Healthcare is a place where we have a lot of disparities, but healthcare is needed. We need healthcare to bridge the gaps faced by many communities. There are healthcare gaps in minority communities, especially with Black men! It’s so necessary but a lot of dads aren’t even getting yearly physicals. It’s like they don’t want to know about their physical health, or they feel invincible. But there’s high blood pressure, diabetes, heart problems, and all kinds of stuff going on that often is preventable. It’s important to be in tune with your kids — being ready to talk about those emotions is a skill set to build. Children need the nurture and love of a father. Parents and caretakers are their first teachers.
Healthcare is a spectrum.

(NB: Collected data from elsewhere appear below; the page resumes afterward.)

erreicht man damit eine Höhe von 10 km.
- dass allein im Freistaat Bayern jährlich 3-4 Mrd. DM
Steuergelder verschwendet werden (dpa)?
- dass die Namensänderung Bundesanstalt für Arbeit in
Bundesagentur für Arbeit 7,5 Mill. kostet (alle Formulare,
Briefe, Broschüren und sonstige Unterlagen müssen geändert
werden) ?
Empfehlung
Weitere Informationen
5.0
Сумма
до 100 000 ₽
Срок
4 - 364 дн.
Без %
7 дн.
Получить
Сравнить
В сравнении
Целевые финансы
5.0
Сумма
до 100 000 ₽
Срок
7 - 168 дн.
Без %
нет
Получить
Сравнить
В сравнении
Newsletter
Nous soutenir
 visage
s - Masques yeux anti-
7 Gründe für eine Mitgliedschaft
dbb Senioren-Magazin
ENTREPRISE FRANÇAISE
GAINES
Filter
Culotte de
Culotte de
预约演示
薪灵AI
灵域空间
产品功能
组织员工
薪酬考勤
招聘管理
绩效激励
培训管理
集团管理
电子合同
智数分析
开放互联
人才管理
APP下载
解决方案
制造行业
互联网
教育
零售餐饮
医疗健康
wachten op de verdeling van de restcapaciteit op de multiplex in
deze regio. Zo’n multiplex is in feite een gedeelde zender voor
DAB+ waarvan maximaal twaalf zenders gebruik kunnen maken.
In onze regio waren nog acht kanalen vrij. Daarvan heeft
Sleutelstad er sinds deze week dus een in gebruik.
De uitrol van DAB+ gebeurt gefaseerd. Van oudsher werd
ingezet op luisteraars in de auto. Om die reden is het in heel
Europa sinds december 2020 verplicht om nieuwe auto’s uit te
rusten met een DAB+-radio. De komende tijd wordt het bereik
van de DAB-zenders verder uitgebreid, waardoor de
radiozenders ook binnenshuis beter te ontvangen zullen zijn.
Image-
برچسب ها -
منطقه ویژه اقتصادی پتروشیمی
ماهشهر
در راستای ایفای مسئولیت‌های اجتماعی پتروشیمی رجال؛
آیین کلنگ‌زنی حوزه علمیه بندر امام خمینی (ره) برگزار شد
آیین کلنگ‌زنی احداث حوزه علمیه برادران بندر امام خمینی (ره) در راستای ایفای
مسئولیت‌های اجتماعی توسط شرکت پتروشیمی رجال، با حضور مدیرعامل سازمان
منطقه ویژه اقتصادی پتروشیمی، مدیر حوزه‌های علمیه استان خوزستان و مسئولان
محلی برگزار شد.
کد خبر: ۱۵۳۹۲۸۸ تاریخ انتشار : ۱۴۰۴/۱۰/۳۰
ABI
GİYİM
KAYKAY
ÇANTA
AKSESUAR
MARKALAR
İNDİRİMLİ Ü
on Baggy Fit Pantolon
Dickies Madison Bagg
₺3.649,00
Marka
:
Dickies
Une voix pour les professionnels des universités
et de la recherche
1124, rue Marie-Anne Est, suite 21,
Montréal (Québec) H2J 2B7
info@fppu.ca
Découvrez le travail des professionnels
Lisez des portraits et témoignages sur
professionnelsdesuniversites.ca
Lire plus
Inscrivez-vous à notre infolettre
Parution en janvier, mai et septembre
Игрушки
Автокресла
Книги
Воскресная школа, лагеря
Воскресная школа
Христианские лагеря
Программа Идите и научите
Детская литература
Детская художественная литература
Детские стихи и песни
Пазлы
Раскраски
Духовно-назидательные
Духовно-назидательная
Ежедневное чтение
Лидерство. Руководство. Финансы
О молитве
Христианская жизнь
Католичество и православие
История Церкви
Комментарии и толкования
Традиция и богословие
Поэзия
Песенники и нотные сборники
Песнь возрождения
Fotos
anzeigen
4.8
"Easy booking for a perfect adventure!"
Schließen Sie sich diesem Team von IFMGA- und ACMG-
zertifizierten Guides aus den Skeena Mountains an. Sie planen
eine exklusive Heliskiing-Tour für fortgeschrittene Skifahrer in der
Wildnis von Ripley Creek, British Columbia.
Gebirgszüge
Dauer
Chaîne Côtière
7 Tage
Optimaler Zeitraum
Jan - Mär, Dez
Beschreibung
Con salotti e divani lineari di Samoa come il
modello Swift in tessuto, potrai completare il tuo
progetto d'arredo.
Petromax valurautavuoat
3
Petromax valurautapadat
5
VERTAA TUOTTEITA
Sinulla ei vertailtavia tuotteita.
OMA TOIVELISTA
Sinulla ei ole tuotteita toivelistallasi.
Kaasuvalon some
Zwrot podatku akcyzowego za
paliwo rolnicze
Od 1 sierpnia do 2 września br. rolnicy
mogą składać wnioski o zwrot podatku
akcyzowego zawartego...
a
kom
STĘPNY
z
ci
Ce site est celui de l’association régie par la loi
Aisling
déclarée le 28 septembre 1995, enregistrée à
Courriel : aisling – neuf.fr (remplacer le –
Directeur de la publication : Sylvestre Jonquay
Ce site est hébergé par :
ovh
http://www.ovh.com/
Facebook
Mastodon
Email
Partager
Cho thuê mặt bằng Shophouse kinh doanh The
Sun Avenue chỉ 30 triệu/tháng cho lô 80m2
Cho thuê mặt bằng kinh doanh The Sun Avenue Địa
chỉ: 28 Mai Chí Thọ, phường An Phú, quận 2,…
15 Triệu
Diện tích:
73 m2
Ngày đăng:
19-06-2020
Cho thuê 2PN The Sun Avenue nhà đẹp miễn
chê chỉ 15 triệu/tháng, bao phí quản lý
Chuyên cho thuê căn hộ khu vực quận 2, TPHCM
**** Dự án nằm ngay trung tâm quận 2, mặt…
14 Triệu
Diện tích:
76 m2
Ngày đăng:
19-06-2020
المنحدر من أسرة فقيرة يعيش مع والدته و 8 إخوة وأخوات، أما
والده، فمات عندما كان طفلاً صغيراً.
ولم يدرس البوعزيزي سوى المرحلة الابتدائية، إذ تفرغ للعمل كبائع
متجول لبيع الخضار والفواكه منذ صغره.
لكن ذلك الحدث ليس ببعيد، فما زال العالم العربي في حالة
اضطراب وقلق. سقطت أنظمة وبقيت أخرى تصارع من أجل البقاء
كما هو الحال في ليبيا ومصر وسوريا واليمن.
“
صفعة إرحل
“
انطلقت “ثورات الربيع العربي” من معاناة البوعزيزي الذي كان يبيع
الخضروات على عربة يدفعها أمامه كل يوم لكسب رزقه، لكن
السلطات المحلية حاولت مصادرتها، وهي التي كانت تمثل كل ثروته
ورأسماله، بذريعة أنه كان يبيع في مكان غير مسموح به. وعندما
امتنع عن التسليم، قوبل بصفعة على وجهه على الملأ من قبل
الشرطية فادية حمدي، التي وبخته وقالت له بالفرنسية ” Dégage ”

Mental, spiritual, emotional, physical — all of this plays a part in adequate healthcare, being a healthy father, and raising healthy children. We gotta connect with dads and let them know it’s OK to be vulnerable, to hug, and to play. They don’t hear this stuff. A lot of people are in survival mode, and getting to the next step requires a network, resources, and support. Dads need to feel that support.
On the subject of healthcare, what’s one message you want to send to all the dads out there reading this?
I tell men a lot of the time we suffer in silence. We suffer in silence. We won’t tell people that we’re hurting emotionally, mentally, or physically. Many times, we’ll just self-medicate to cover up the symptoms or withdraw. Too often men just keep going until it’s too late. We need to let men know that it’s okay to ask for help and figure out what’s going on with them.